La procyclicité de l’environnement réglementaire et comptable leur impose donc, à toutes, de revoir leurs priorités. Et ce au même moment ! Que vont-elles privilégier et que vont-elles devoir sacrifier ? C’est ainsi que se pose la question, car le statuquo n’est simplement pas possible et cela dépasse largement le contexte du financement des matières premières. Rentabilité des relations commerciales, rentabilité des risques de telle ou telle activité, pertinence du maintien d’une présence dans certains pays, tout cela fait actuellement l’objet de réflexion au sein de la plupart des grandes banques de la planète.

5 – Le départ des unes est-il une aubaine pour les autres ?

Si toutes les banques sont en train de revoir leurs stratégies, toutes, fort heureusement pour l’économie mondiale, ne vont pas adopter la même. D’abord toutes les banques actives dans le secteur des matières premières ne sont pas touchées de la même manière par les pertes du secteur. Ensuite, ces pertes sont à relativiser par rapport aux performances passées de certaines, notamment celles qui sont actives dans le secteur depuis de très nombreuses années.

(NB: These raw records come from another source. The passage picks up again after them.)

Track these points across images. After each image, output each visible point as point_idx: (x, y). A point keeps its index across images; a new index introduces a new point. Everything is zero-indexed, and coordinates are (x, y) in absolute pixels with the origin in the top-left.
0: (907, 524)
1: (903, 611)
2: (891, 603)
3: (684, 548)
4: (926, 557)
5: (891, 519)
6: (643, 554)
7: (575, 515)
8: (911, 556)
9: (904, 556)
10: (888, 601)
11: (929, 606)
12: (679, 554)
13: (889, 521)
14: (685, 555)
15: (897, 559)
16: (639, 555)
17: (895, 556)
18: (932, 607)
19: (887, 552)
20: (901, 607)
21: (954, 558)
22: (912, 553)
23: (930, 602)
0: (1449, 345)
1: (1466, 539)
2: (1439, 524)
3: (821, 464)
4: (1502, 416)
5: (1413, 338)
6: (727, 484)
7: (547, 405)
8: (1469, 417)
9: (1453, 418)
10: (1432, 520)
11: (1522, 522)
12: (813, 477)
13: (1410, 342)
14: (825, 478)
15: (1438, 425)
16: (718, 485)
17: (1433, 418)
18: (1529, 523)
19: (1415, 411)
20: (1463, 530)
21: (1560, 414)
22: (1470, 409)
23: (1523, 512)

Cela dit, un secteur touché par de multiples faillites fait nécessairement l’objet d’une remise en cause. Les fraudes ou leur soupçon sont un puissant repoussoir pour les banques qui se sentent totalement démunies face à ce risque. En outre, le retrait de quelques grandes banques du secteur va motiver les régulateurs à poser des questions à celles qui n’auront pas pris cette décision. Ce type de requête va probablement mettre ces banques en face de leurs responsabilités : qu’est-ce qui motive leur confort par rapport à leurs concurrents ?

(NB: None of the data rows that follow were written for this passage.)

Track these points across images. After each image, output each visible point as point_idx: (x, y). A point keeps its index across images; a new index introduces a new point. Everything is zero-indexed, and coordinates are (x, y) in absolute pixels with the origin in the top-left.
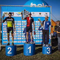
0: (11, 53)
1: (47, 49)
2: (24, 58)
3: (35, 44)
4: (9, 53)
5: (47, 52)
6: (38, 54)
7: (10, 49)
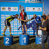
0: (8, 43)
1: (40, 39)
2: (19, 47)
3: (29, 35)
4: (6, 43)
5: (40, 42)
6: (32, 44)
7: (7, 39)
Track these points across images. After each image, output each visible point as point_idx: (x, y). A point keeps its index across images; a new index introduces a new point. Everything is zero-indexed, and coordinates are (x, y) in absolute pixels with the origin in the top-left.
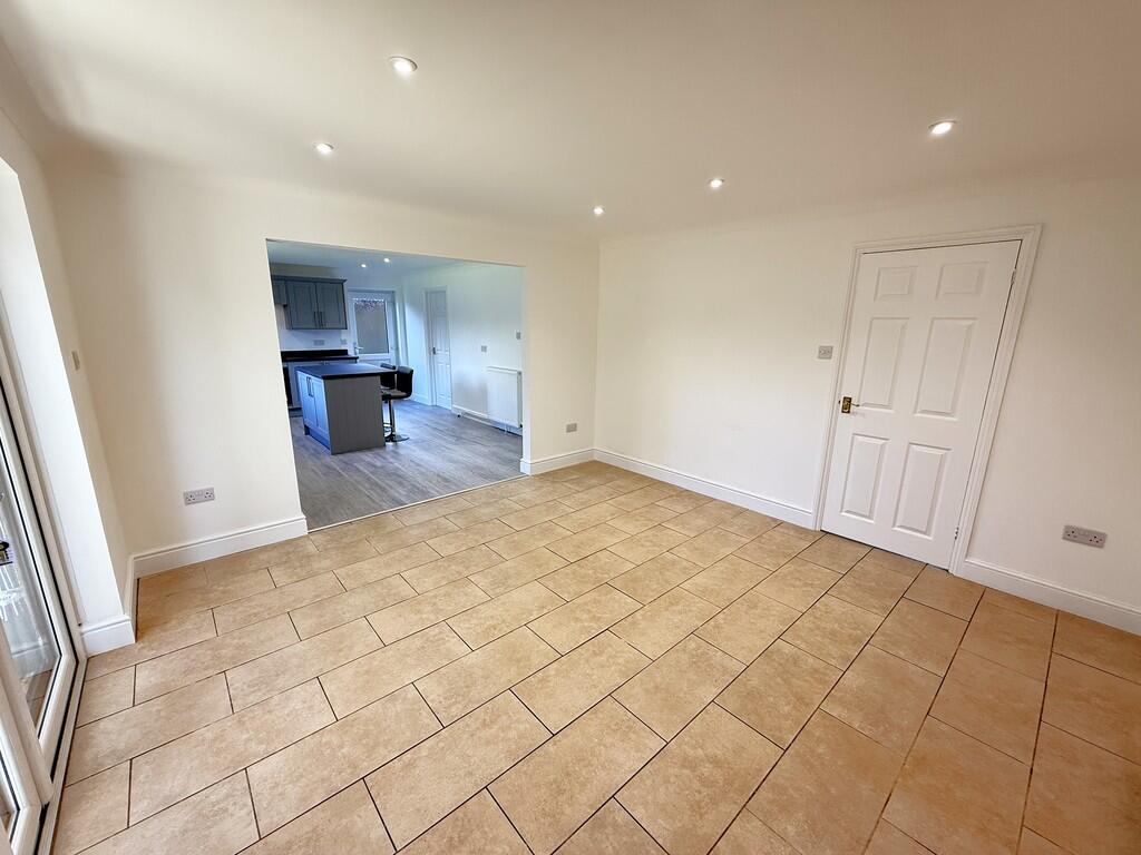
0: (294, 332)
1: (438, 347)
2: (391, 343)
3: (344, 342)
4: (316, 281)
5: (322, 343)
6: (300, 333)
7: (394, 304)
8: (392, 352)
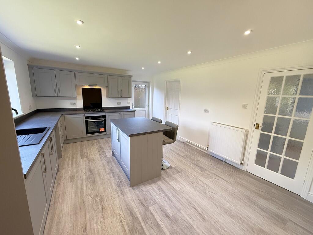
0: (109, 99)
1: (170, 107)
2: (147, 103)
3: (129, 103)
4: (120, 76)
5: (120, 103)
6: (112, 99)
7: (149, 88)
8: (147, 107)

On l’aura compris, s’il est heureusement de nombreuses banques qui resteront actives dans le domaine des financements des commodités, il est tout aussi probable qu’elles seront incitées à la prudence et donc que d’une façon ou d’une autre, beaucoup réduiront leurs ambitions dans le secteur, au moins pour un temps.

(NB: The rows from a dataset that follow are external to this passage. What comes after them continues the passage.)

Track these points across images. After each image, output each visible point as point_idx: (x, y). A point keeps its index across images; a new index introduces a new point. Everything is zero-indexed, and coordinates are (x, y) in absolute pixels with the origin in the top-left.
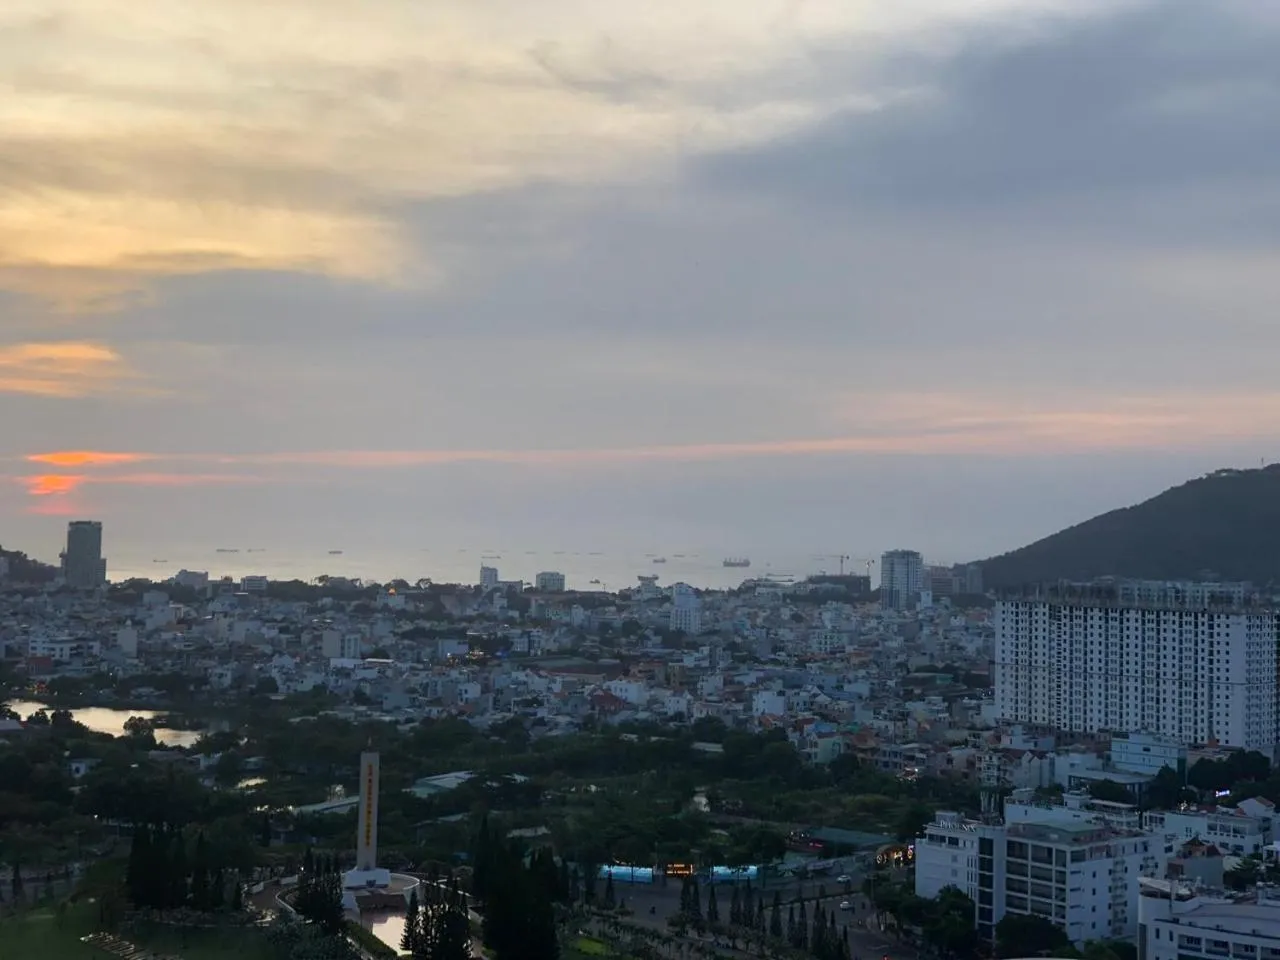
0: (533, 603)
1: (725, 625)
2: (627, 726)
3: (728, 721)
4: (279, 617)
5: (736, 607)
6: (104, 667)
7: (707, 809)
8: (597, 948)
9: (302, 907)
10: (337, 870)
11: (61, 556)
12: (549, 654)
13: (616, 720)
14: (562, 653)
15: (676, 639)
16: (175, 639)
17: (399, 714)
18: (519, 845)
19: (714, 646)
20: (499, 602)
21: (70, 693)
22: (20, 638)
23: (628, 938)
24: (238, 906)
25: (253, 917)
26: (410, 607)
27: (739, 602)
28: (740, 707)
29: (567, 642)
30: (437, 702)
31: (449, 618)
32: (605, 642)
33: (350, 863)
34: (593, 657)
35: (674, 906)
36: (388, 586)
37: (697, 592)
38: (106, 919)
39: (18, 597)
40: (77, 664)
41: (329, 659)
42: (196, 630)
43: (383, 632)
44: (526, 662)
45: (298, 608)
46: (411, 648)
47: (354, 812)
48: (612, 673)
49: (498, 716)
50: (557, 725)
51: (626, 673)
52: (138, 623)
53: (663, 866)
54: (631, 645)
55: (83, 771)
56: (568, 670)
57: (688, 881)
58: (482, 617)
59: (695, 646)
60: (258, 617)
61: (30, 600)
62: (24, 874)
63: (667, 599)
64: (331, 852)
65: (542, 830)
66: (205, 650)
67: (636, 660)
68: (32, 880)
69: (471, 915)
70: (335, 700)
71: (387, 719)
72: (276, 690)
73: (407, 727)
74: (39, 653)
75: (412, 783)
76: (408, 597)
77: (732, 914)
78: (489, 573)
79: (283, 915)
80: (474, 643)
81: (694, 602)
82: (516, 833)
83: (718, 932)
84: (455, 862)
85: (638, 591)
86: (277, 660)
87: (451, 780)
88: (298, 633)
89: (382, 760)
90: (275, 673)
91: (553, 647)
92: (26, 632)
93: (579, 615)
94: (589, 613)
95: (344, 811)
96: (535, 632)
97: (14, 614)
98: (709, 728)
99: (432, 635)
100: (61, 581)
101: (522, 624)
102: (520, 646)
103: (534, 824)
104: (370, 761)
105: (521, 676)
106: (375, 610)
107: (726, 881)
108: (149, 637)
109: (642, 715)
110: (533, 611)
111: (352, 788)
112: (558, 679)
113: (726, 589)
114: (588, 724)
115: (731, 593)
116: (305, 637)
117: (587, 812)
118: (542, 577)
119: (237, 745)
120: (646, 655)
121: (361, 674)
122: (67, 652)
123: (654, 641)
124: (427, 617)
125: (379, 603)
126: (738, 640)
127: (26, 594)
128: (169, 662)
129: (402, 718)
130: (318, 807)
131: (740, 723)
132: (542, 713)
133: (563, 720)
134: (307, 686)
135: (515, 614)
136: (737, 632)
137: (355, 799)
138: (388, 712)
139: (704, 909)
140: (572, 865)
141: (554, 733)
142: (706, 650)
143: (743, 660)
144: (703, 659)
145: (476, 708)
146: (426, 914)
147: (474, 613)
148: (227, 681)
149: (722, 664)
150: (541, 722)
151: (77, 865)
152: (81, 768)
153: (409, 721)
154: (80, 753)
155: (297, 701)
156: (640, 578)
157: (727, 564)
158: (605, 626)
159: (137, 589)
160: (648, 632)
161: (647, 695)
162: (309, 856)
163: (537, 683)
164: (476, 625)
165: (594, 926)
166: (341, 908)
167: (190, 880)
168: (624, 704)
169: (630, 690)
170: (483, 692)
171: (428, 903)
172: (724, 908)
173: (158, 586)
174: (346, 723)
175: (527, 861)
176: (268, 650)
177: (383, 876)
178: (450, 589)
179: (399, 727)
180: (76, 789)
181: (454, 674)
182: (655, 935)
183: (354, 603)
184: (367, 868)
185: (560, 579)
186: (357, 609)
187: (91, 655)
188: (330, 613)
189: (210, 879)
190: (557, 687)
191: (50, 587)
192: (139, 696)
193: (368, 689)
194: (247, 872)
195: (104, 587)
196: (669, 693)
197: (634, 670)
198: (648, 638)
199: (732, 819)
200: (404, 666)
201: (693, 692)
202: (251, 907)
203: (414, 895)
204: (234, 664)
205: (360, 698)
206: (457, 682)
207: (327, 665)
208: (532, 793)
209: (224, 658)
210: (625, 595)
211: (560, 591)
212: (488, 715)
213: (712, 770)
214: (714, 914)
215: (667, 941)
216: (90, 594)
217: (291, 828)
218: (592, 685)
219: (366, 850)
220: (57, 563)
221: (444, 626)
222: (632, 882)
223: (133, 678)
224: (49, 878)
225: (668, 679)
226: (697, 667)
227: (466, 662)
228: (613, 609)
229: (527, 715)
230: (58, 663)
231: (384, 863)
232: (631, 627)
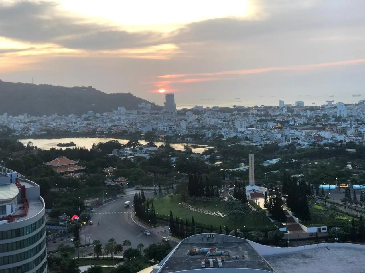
0: (295, 111)
1: (354, 114)
2: (325, 145)
3: (357, 143)
4: (223, 117)
5: (357, 109)
6: (178, 133)
7: (351, 168)
8: (320, 208)
9: (235, 196)
10: (244, 186)
11: (164, 103)
12: (301, 125)
13: (322, 143)
14: (305, 124)
15: (339, 119)
16: (195, 124)
17: (258, 143)
18: (295, 179)
19: (351, 121)
20: (285, 110)
21: (169, 140)
22: (155, 126)
23: (329, 205)
24: (218, 196)
25: (222, 199)
26: (259, 113)
27: (359, 107)
28: (360, 138)
29: (306, 121)
30: (268, 139)
31: (270, 115)
32: (317, 120)
33: (248, 184)
34: (314, 125)
35: (343, 196)
36: (252, 108)
37: (345, 105)
38: (184, 199)
39: (154, 115)
40: (170, 132)
41: (237, 129)
42: (201, 122)
43: (252, 121)
44: (293, 127)
45: (228, 115)
46: (260, 125)
47: (248, 170)
48: (320, 129)
49: (287, 143)
50: (304, 145)
51: (324, 129)
52: (186, 120)
53: (339, 185)
54: (325, 121)
55: (174, 160)
56: (307, 129)
57: (347, 189)
58: (280, 115)
59: (345, 121)
60: (217, 118)
61: (157, 115)
62: (162, 188)
63: (336, 107)
64: (242, 181)
65: (302, 175)
66: (203, 127)
67: (327, 125)
68: (163, 189)
69: (283, 198)
70: (240, 140)
71: (255, 145)
72: (223, 137)
73: (261, 147)
74: (161, 129)
75: (263, 162)
76: (258, 110)
77: (361, 198)
78: (281, 102)
79: (230, 198)
80: (278, 122)
81: (345, 108)
82: (293, 176)
83: (357, 203)
84: (277, 184)
85: (327, 105)
86: (223, 129)
87: (274, 161)
88: (228, 121)
89: (255, 156)
90: (223, 133)
91: (302, 123)
92: (157, 124)
93: (309, 113)
94: (312, 112)
95: (245, 170)
96: (296, 118)
97: (154, 119)
98: (351, 145)
99: (266, 121)
100: (165, 110)
101: (292, 117)
102: (291, 123)
103: (299, 173)
104: (251, 156)
105: (292, 131)
106: (249, 114)
107: (358, 189)
108: (189, 124)
109: (330, 142)
110: (295, 113)
111: (247, 163)
112: (304, 132)
113: (354, 103)
114: (314, 144)
115: (356, 105)
116: (230, 123)
117: (314, 170)
118: (297, 103)
119: (214, 153)
120: (330, 124)
121: (246, 132)
122: (168, 129)
123: (332, 121)
124: (264, 116)
125: (250, 112)
126: (359, 118)
127: (156, 114)
128: (194, 131)
129: (259, 144)
130: (237, 169)
131: (360, 143)
132: (299, 142)
133: (306, 143)
134: (232, 136)
135: (290, 114)
136: (358, 116)
137: (248, 167)
138: (255, 143)
139: (352, 197)
140: (311, 185)
141: (303, 147)
142: (349, 122)
143: (361, 124)
144: (348, 124)
145: (280, 141)
146: (270, 198)
147: (278, 114)
148: (210, 135)
149: (354, 126)
150: (299, 144)
151: (175, 185)
152: (174, 159)
153: (261, 145)
154: (173, 156)
155: (229, 140)
156: (327, 101)
157: (353, 96)
158: (317, 116)
159: (184, 112)
160: (331, 117)
161: (331, 136)
162: (236, 182)
163: (297, 133)
164: (278, 117)
165: (319, 202)
166: (246, 196)
167: (205, 189)
168: (323, 138)
169: (326, 134)
170: (282, 136)
171: (270, 195)
172: (358, 197)
173: (189, 110)
174: (243, 146)
175: (298, 183)
176: (221, 126)
177: (257, 188)
178: (270, 108)
179: (258, 147)
180: (173, 165)
181: (273, 131)
182: (337, 204)
183: (244, 113)
184: (252, 186)
185: (303, 103)
186: (244, 114)
187: (174, 129)
188: (236, 116)
189: (210, 189)
190: (304, 134)
191: (162, 112)
192: (187, 140)
193: (248, 136)
194: (220, 187)
195: (176, 111)
196: (338, 135)
197: (327, 128)
198: (330, 119)
199: (360, 171)
200: (258, 130)
201: (346, 134)
202: (221, 196)
203: (266, 193)
204: (211, 131)
205: (247, 139)
206: (274, 134)
207: (237, 130)
208: (298, 164)
209: (209, 129)
210: (323, 107)
211: (303, 107)
212: (283, 143)
213: (352, 157)
214: (355, 198)
215: (341, 206)
216: (172, 113)
217: (231, 175)
218: (314, 133)
219: (252, 180)
220: (163, 105)
221: (269, 118)
222: (330, 190)
223: (185, 135)
224: (168, 189)
225: (337, 131)
226: (347, 127)
227: (276, 128)
228: (319, 111)
229: (295, 142)
230: (166, 132)
231: (257, 184)
232: (325, 116)
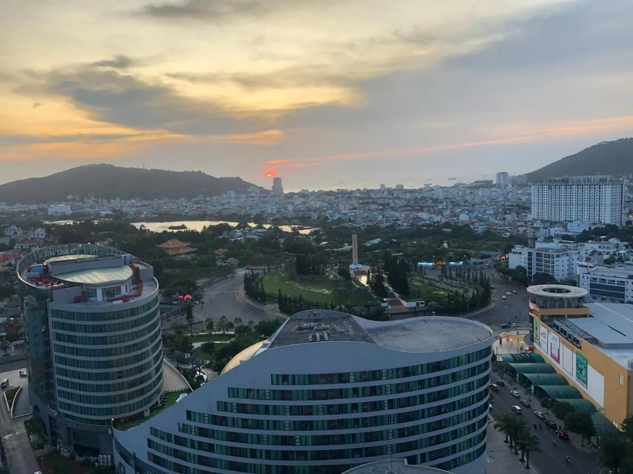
0: (395, 193)
1: (451, 196)
2: (423, 225)
3: (452, 223)
4: (327, 200)
5: (453, 191)
6: (285, 215)
7: (447, 247)
8: (419, 284)
9: (340, 274)
10: (348, 265)
11: (272, 187)
12: (401, 207)
13: (420, 224)
14: (404, 206)
15: (436, 201)
16: (302, 207)
17: (361, 224)
18: (396, 258)
19: (447, 202)
20: (386, 193)
21: (277, 222)
22: (264, 208)
23: (427, 281)
24: (324, 274)
25: (328, 277)
26: (362, 196)
27: (454, 190)
28: (455, 218)
29: (405, 203)
30: (371, 221)
31: (372, 198)
32: (416, 203)
33: (351, 263)
34: (413, 207)
35: (439, 273)
36: (356, 191)
37: (441, 187)
38: (292, 278)
39: (262, 198)
40: (278, 215)
41: (341, 211)
42: (307, 205)
43: (355, 203)
44: (393, 209)
45: (333, 198)
46: (363, 207)
47: (351, 250)
48: (418, 211)
49: (387, 224)
50: (404, 226)
51: (422, 211)
52: (293, 204)
53: (435, 262)
54: (423, 203)
55: (282, 241)
56: (407, 211)
57: (443, 266)
58: (381, 197)
59: (442, 203)
60: (322, 201)
61: (266, 199)
62: (271, 267)
63: (433, 190)
64: (346, 260)
65: (401, 254)
66: (309, 209)
67: (425, 207)
68: (272, 269)
69: (384, 276)
70: (344, 221)
71: (358, 226)
72: (328, 219)
73: (363, 228)
74: (269, 212)
75: (366, 243)
76: (361, 193)
77: (456, 275)
78: (383, 186)
79: (335, 276)
80: (380, 205)
81: (441, 190)
82: (394, 254)
83: (452, 279)
84: (378, 262)
85: (425, 188)
86: (328, 212)
87: (376, 241)
88: (333, 204)
89: (358, 236)
90: (328, 215)
91: (402, 205)
92: (265, 207)
93: (408, 196)
94: (411, 195)
95: (348, 250)
96: (396, 201)
97: (262, 203)
98: (446, 225)
99: (368, 203)
100: (273, 194)
101: (392, 199)
102: (392, 205)
103: (399, 252)
104: (355, 237)
105: (393, 213)
106: (352, 197)
107: (453, 266)
108: (295, 207)
109: (427, 222)
110: (395, 195)
111: (350, 243)
112: (403, 213)
113: (450, 186)
114: (412, 225)
115: (452, 187)
116: (335, 205)
117: (413, 248)
118: (397, 186)
119: (320, 234)
120: (427, 206)
121: (350, 214)
122: (276, 212)
123: (430, 202)
124: (366, 198)
125: (354, 195)
126: (454, 200)
127: (264, 197)
128: (301, 213)
129: (362, 226)
130: (342, 249)
131: (455, 223)
132: (399, 223)
133: (405, 224)
134: (336, 218)
135: (390, 196)
136: (454, 198)
137: (351, 247)
138: (357, 224)
139: (448, 273)
140: (410, 263)
141: (403, 228)
142: (445, 203)
143: (456, 206)
144: (444, 206)
145: (381, 222)
146: (372, 275)
147: (379, 197)
148: (316, 217)
149: (450, 207)
150: (399, 225)
151: (283, 265)
152: (282, 240)
153: (363, 226)
154: (281, 237)
155: (333, 222)
156: (425, 185)
157: (450, 179)
158: (416, 198)
159: (291, 196)
160: (428, 199)
161: (428, 217)
162: (341, 261)
163: (397, 214)
164: (380, 200)
165: (418, 278)
166: (350, 274)
167: (311, 268)
168: (422, 219)
169: (424, 215)
170: (383, 217)
171: (373, 272)
172: (454, 273)
173: (296, 194)
174: (347, 227)
175: (398, 261)
176: (325, 209)
177: (360, 266)
178: (372, 190)
179: (361, 228)
180: (281, 246)
181: (375, 213)
182: (435, 280)
183: (347, 196)
184: (356, 264)
185: (403, 186)
186: (348, 197)
187: (282, 212)
188: (341, 199)
189: (317, 268)
190: (403, 215)
191: (270, 195)
192: (294, 222)
193: (352, 218)
194: (325, 265)
195: (283, 195)
196: (435, 215)
197: (424, 210)
198: (428, 201)
199: (455, 249)
200: (361, 212)
201: (442, 215)
202: (327, 274)
203: (368, 270)
204: (317, 213)
205: (350, 220)
206: (375, 215)
207: (341, 212)
208: (398, 244)
209: (315, 212)
210: (421, 190)
211: (402, 190)
212: (384, 224)
213: (447, 236)
214: (451, 274)
215: (438, 282)
216: (280, 197)
217: (335, 254)
218: (413, 214)
219: (355, 259)
220: (271, 189)
221: (371, 200)
222: (427, 267)
223: (292, 218)
224: (276, 268)
225: (434, 212)
226: (443, 208)
227: (378, 210)
228: (418, 193)
229: (395, 223)
230: (274, 214)
231: (359, 263)
232: (423, 198)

Dans ce contexte, il est peu vraisemblable qu’un établissement choisisse le moment pour monter en puissance dans le secteur. Après tout, toutes sont logées à la même enseigne et les régulateurs ont le souci de la cohérence de leurs actions. Et donc, ils ne manqueront pas de demander à leurs administrés de préciser leur stratégie quant au négoce. Une exception probable cependant, celles des banques locales, comme à Singapour qui seront missionnées pour s’efforcer de combler les retraits des banques internationales. Cela est probablement aussi le cas des banques situées dans des pays où les matières premières revêtent un enjeu stratégique – on pense à la Chine par exemple.